(RECORDS TO USE Opens)
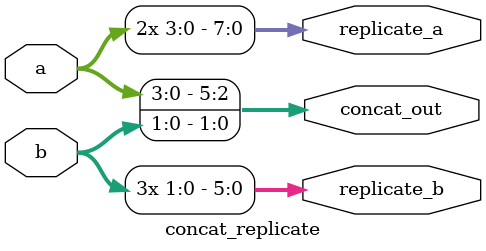
<source format=v>
module concat_replicate (
    input  [3:0] a,
    input  [1:0] b,
    output [5:0] concat_out,
    output [7:0] replicate_a,
    output [5:0] replicate_b
);

// Concatenation: {a[3:0], b[1:0]} => 6 bits
assign concat_out = {a, b};

// Replication: repeat 'a' 2 times -> 8 bits
assign replicate_a = {2{a}};  // a,a

// Replication: repeat 'b' 3 times -> 6 bits
assign replicate_b = {3{b}};  // b,b,b

endmodule

</source>
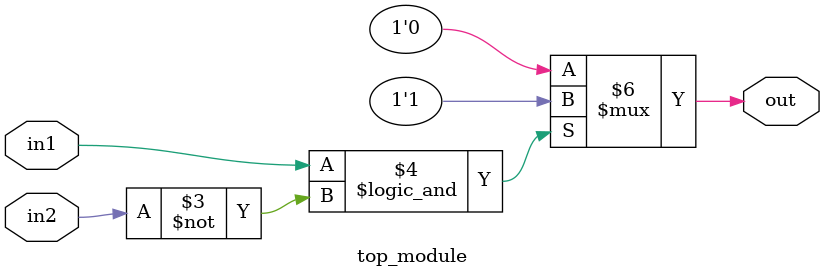
<source format=sv>
module top_module (
	input in1,
	input in2,
	output logic out
);
  
  always_comb begin
    if (in1 == 1'b1 && in2 == 1'b0) begin
      out = 1'b1;
    end else begin
      out = 1'b0;
    end
  end
  
endmodule

</source>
(RECORDS TO USE Closes)
== ASSIGNED TASK ==
Scan the entries above and report the number of lines that contain the word "bits", with no added text.

== YOUR RESPONSE ==
3